What, you might ask, is a star of global proportions such as Dame Edna Everage doing in Dick Whittington, this year's pantomime at the New Wimbledon Theatre? It's a question she ponders herself on stage. Whatever the answer, we should be grateful that she has decided to take on the "panto genre" (as she refers to it) for the first time in her career.
It's a strange thing to comment that a performer seems constrained by a script, but Dame Edna (the on-stage and television alter-ego of comedian Barry Humphries) appears most comfortable when commenting on rather than taking part in the Dick Whittington story.
In one delightful moment, having lost the thread of the not too over complicated plot, she pulls a member of the audience on stage to borrow the programme to try and establish where we've got to in the proceedings. Pure joy.
The put-downs are as rude, as sharp and as delightful as ever. The delivery still fabulous. Even if some of the Dame Edna sophistication is lost on the children in the audience, they seem to relish the adults having as great a time as they do themselves.
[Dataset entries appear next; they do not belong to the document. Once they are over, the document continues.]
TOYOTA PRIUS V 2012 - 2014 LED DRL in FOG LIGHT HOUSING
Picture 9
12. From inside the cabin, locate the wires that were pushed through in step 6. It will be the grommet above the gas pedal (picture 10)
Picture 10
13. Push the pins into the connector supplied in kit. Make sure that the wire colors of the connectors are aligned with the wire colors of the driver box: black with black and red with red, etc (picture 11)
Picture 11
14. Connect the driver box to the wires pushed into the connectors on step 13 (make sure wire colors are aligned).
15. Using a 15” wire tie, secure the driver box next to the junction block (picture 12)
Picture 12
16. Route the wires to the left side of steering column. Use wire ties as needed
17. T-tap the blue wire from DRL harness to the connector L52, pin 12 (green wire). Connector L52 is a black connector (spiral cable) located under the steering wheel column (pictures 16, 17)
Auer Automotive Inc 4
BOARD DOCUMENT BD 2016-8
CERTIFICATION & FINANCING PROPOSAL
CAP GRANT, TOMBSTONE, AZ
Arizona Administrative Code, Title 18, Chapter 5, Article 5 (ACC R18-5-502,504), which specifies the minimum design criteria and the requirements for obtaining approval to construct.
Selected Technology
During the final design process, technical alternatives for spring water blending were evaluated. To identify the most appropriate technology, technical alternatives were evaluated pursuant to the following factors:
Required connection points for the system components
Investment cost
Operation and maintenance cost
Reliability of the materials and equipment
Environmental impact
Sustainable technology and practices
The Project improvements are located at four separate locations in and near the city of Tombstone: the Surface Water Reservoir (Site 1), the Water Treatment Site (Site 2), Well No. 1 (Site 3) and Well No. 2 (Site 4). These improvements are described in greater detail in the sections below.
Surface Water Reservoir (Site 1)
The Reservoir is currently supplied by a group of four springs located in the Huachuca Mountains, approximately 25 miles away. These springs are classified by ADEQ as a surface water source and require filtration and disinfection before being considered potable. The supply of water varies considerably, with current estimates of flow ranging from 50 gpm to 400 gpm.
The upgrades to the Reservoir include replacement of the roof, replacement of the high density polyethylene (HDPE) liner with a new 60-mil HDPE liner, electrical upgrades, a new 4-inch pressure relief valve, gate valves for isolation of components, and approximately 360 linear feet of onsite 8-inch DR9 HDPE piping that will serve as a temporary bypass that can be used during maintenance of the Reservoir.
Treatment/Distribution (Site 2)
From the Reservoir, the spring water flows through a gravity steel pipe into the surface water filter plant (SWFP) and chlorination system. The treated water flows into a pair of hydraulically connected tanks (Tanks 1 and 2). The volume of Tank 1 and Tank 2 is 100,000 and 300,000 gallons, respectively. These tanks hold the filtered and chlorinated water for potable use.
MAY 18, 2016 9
What works so well is that Dame Edna provides a wonderful frame for a near perfect pantomime. The "Twelve Days of Christmas" routine is a delight and the ever energetic Ben Goffe as Captain Titchmarsh has the audience shouting for more.
A particular highlight is the charming, cheeky and very winning Kev Orkian as Idle Jack whose rapport with writer and director Eric Potts (playing Sarah the Cook) is everything you could ask for.
The ship-wreck sequence involving Sam Attwater (Dick Whittington) swimming beneath the ocean is stunning and only topped by a spectacular 3D film sequence of underwater sea-life. This pantomime has something for everyone.
Dick Whittington is charming, and has a wit and sophistication provided by a true 'giga-star', Dame Edna herself.